■ AIM OF THE EXERCISE ■
Translate this sentence from the blog post below about a favorite open source project going closed source into French: "I selected them because they solved a problem I had in the lightest way possible."

■ TEXT SECTION ■
━━━━━━━━

Wednesday, January 9, 2008

When open soure dies

As a true geeky software developer (non mort) I am always chasing shiny things; and passionately devouring new technology as quickly as I can. However, every now and then something really reaches out and grabs you; and sometimes it is not something that you truly expect.
For example, a sampling of my favorite open source projects:
  • iBatis - A lightweight ORM for various languages
  • Paint.NET - Think early PaintShopPro before it became bloated
  • Notepad++ - A swiss army knife of a text editor
Unlike many open source zealots I didn't select these because I wanted to support a particular license or programming language. I selected them because they solved a problem I had in the lightest way possible. During my stint(s) at Trans-soft I encountered and adopted a new framework in a language that I detested but it solved my problems and I fell in love with it: HealthMonitor. HealthMonitor solved a need that man people ignore or build themselves, the monitoring of applications and services with altering based on rules and severity. Unfortunately the application simply 'worked' and once installed didn't really need tinkering with and thus becomes forgotten until something fails. Recently i went to pull a new version to experiment with for my new employer and was dismayed to see that the company has abandoned its opensource line in favor of a closed source solution for pay. As a developer that lives in both worlds I can understand their reasoning to make a buck; but I can also be dismayed to lose a product that 'worked'. After googling for awhile, I can not find a replacement for this truly great function. Has anybody else found one? I have considered porting the application to a language I write in (C#, F#, or Boo) but don't want to go through this effort if somebody else is actively pursuing the same goal.

━━━━━━━━

■ DATASET ENTRIES ■
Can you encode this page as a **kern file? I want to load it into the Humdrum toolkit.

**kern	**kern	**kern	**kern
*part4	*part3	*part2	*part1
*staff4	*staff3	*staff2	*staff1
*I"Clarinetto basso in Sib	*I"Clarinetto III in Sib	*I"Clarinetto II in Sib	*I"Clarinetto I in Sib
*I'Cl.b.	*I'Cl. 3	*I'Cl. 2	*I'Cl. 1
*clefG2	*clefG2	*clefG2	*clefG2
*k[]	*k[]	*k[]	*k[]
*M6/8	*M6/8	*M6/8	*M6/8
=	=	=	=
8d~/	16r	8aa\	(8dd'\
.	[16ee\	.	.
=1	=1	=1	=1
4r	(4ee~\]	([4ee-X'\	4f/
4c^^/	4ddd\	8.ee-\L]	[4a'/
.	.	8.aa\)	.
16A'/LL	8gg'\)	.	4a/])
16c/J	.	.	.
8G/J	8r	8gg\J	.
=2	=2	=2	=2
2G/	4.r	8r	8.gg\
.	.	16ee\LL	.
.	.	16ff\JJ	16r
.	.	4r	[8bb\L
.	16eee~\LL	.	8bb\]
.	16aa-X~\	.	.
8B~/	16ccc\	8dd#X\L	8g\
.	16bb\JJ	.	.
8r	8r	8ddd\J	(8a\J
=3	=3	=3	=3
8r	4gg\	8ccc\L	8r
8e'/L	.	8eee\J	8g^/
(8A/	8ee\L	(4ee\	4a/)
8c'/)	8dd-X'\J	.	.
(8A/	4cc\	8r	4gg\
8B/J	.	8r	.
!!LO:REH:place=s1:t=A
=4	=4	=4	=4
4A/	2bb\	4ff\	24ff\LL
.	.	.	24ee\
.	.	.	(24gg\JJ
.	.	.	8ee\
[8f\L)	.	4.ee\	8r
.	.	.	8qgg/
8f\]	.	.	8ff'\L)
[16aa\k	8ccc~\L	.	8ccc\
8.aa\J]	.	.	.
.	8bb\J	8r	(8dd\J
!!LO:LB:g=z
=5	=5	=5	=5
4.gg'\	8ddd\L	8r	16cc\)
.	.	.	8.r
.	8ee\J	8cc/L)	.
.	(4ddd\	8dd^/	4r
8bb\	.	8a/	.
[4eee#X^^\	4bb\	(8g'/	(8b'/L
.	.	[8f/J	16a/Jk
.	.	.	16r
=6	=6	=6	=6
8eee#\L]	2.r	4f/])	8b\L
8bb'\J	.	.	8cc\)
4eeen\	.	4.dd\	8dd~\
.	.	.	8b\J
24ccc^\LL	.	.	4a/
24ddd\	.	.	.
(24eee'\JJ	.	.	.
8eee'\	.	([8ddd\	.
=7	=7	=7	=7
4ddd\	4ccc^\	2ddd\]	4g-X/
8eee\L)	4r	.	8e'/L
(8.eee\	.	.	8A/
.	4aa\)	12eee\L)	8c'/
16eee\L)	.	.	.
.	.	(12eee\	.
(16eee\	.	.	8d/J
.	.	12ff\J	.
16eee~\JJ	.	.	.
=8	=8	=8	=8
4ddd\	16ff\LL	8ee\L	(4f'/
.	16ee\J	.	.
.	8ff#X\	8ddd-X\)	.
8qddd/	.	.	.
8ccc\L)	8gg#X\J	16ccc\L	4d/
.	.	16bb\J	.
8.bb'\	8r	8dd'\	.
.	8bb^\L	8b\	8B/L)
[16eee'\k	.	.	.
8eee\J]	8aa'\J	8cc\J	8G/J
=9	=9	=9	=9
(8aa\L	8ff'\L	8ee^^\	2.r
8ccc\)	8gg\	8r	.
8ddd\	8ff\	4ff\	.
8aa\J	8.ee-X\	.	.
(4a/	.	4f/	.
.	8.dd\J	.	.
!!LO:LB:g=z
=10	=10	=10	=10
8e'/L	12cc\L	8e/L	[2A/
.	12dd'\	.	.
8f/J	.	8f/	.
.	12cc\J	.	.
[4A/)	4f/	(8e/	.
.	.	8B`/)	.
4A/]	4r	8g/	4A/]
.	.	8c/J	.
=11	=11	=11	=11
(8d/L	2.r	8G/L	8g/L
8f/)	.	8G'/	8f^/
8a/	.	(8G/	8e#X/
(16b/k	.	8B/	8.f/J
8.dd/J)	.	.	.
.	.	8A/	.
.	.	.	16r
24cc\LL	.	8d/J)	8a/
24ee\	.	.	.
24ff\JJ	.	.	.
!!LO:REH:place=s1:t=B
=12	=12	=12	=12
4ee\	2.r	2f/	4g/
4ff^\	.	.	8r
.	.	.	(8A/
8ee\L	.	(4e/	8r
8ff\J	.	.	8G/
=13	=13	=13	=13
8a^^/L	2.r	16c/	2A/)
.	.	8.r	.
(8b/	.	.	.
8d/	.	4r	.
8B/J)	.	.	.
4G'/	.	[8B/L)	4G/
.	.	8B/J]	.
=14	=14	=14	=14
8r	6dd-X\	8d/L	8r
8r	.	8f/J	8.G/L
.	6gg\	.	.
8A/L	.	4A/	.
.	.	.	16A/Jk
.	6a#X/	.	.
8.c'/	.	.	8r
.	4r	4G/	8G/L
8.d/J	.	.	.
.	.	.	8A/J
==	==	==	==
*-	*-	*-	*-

━━━━━━━━

■ RESPONSE BOX ■
Je les ai choisis parce qu'ils résolvaient un problème que j'avais de la manière la plus légère possible.